Слово — не самое безуспешное средство преодоления. Овладевая словом, контуженный от рождения человек учится говорить, дабы поведать о своих ощущениях, но исповеди эти, как правило, повествуют не о радости, а о горести. О гадости. И о мерзости. Анналы рождаются от больших невзгод: наводнений, землетрясений, засух, оледенений, эпидемий и — неоценимый вклад человека в историю — истребительных войн.
Как совершенно верно подметил Б. В., а позднее пересказал Р. К., история — это наука о человеческом несчастье. Сколь многословны и искусны пересказы горя и страдания, столь кратки и неловки пересказы радости. А как убедительны описания напастей еще не свершившихся, пока еще грядущих и даже гипотетических! Змеи и василиски, против которых нет заговариванья, чахлость, горячка, лихорадка, воспаление, засуха, палящий ветер и ржавчина, проказа, почечуй, короста и чесотка, сумасшествие, слепота и оцепенение сердца, проказа на коленах и голенях, вода как кровь, река, кишащая жабами, мошки на людях и на скоте, песьи мухи, моровая язва, воспаление с нарывами, град и гром, саранча и тьма…

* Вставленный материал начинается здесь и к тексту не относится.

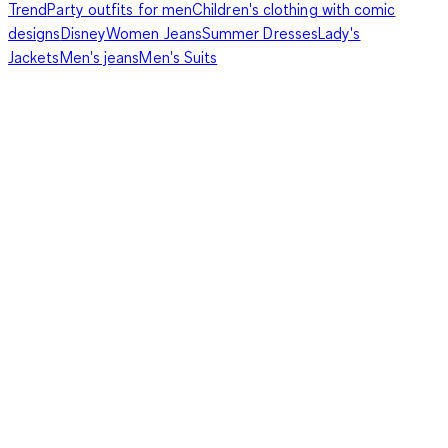
Trend
Party outfits for men
Children's clothing with comic
designs
Disney
Women Jeans
Summer Dresses
Lady's
Jackets
Men's jeans
Men's Suits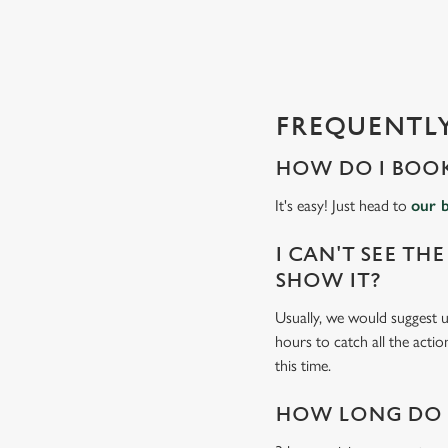
s
l
o
a
d
FREQUENTLY
i
n
HOW DO I BOOK
g
.
It's easy! Just head to
our 
.
.
I CAN'T SEE THE
SHOW IT?
Usually, we would suggest us
hours to catch all the actio
this time.
HOW LONG DO I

И со времен ессеев и фарисеев ничего не изменилось.
Но какие бы несчастья человек не пересказывал, умение пересказывать все равно не гарантирует ему понимания окружающих. Дело не в том, что его рассказы неумелы и безыскусны (это правда), и не в том, что окружающие не очень понятливы и не очень заинтересованы (правда и это); дело в том, что каждый человеческий случай коварно уникален и патетически недоступен полному адекватному выражению.
Людей в мире много, а я — один.
Капля в море.
Сам себе раб и господин —
Вот ведь какое горе.
Однако каждая капля индивидуальна. У каждого индивидуума капает по-своему. Каждая радость отделена, каждая горесть — горесть в особенности — обособлена. Да, ему горько. И ей горько. И мне тоже. Наши души горюют и выгорают, в наших душах горит как от ядреной горчицы. У нашей горечи — схожий привкус гари. Наша горечь сопоставима, сравнима, даже соизмерима, но никак не сопричастна. В нашей горечи мы не едины. И тебе и мне горько, но нам горько не вместе, а врозь.
Где та сладость, что нас утешает, где тот вкус, что нас единит?